◆ Reading text

○ ○ ○ ○ ○

The unit focused on the students' first exposure to logarithmic and exponential functions. The situation in Algebra 2 was very similar to Geometry, with one key difference. The main difference of this class compared to Geometry is that almost all of the direct instruction was outsourced to video. I decided to follow the Udacity approach of several small videos (<3 min), because that meant there was opportunity (and the expectation) that only two minutes would go by before students would be expected to do something. I like this much better because it fit my own preferences in learning material with the Udacity courses. I had 2 minutes to watch a video about hash functions in Python while brushing my teeth - my students should have that ability too. I wasn't going for the traditional flipped class model here. My motivation was less about requiring students to watch videos for homework, and more about students choosing how they wanted to go through the material. Some students wanted me to do a standard lesson, so I did a quick demonstration of problems for these students. Others were perfectly content (and successful) watching the video in class and then working on problems. Some really great consequences of doing things this way:

• Students who said they watched all my videos and 'got it' after three, two minute videos, had plenty of time in the period to prove it to me. Usually they didn't.. This led to some great conversations about active learning. Can you predict the next step in the video when you try solving the problem on your own? What? You didn't try solving it on your own? <SMIRK>  The other nice thing about this is that it's a reinvestment of two minutes suggesting that they try again with the video, rather than a ten or fifteen minute lesson from Khan Academy.
• I've never heard such spirited conversation between students about logarithms before. The process of learning each skill became a social event - they each watched the video together, rewound or paused as needed, and then got into arguments while trying to solve similar problems from the day's handout. Often this would get in the way during teacher-centered lessons, and might be classified incorrectly as 'disruption' rather than the productive refining and conveyance of ideas that should be expected as part of real learning.

○ ○ ○ ○ ○

◆ Directive 1
Reproduce verbatim the first part of the listing, everything from its opening line down to and including the line containing "#### 4.4 启动chrome调试环境".

○ ○ ○ ○ ○

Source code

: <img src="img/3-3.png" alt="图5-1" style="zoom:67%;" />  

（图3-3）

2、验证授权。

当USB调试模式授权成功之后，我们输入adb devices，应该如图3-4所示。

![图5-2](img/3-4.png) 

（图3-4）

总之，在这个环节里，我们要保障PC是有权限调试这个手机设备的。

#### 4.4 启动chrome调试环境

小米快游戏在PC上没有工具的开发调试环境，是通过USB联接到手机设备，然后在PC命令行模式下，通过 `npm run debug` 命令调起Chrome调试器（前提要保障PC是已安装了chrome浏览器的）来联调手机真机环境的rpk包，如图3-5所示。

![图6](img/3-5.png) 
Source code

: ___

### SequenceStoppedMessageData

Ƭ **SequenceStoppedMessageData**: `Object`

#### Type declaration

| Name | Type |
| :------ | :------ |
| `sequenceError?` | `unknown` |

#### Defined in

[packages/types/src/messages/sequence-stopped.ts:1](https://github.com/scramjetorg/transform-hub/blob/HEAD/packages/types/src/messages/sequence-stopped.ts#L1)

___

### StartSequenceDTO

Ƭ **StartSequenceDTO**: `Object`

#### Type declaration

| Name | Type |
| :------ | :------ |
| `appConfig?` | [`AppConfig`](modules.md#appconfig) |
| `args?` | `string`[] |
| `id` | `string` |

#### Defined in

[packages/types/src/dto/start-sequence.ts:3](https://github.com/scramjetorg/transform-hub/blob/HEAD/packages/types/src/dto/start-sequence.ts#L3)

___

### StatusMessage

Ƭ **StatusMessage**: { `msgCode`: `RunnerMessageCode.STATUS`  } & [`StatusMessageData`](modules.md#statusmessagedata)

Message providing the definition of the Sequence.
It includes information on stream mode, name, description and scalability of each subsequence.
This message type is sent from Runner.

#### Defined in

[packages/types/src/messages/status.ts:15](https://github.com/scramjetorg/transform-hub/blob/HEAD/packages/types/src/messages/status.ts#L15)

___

○ ○ ○ ○ ○

◆ Directive 2
Continue the account of the Algebra 2 unit taught through short videos, starting after its final sentence.

◆ Answer area 1
Source code

: <img src="img/3-3.png" alt="图5-1" style="zoom:67%;" />  

（图3-3）

2、验证授权。

当USB调试模式授权成功之后，我们输入adb devices，应该如图3-4所示。

![图5-2](img/3-4.png) 

（图3-4）

总之，在这个环节里，我们要保障PC是有权限调试这个手机设备的。

#### 4.4 启动chrome调试环境

◆ Answer area 2
• Having clear standards for what the students needed to be able to do, and making clear what tools were available to help them learn those specific standards, led to a flurry of students demanding to show me that they were proficient. That was pretty cool, and is what I was trying to do with my quiz system for years, but failed because there was just too much in the way.
• Class time became split between working on the day's standards, and then stopping at an arbitrary time to then look at other cool math concepts. We played around with some Python simulations in the beginning of the unit, looked at exponential models, and had other time to just play with some cool problems and ideas so that the students might someday see that thinking mathematically is not just followinga list of procedures, it's a way of seeing the world.

I initially did things this way because a student needed to go back to the US to take care of visa issues, and I wanted to make sure the student didn't fall behind. I also hate saying 'work on these sections of the textbook' because textbooks are heavy, and usually blow it pretty big. I'm pretty glad I took this opportunity to give it a try. I haven't finished grading their unit exams (mostly because they took it today) but I will update with how they do if it is surprising.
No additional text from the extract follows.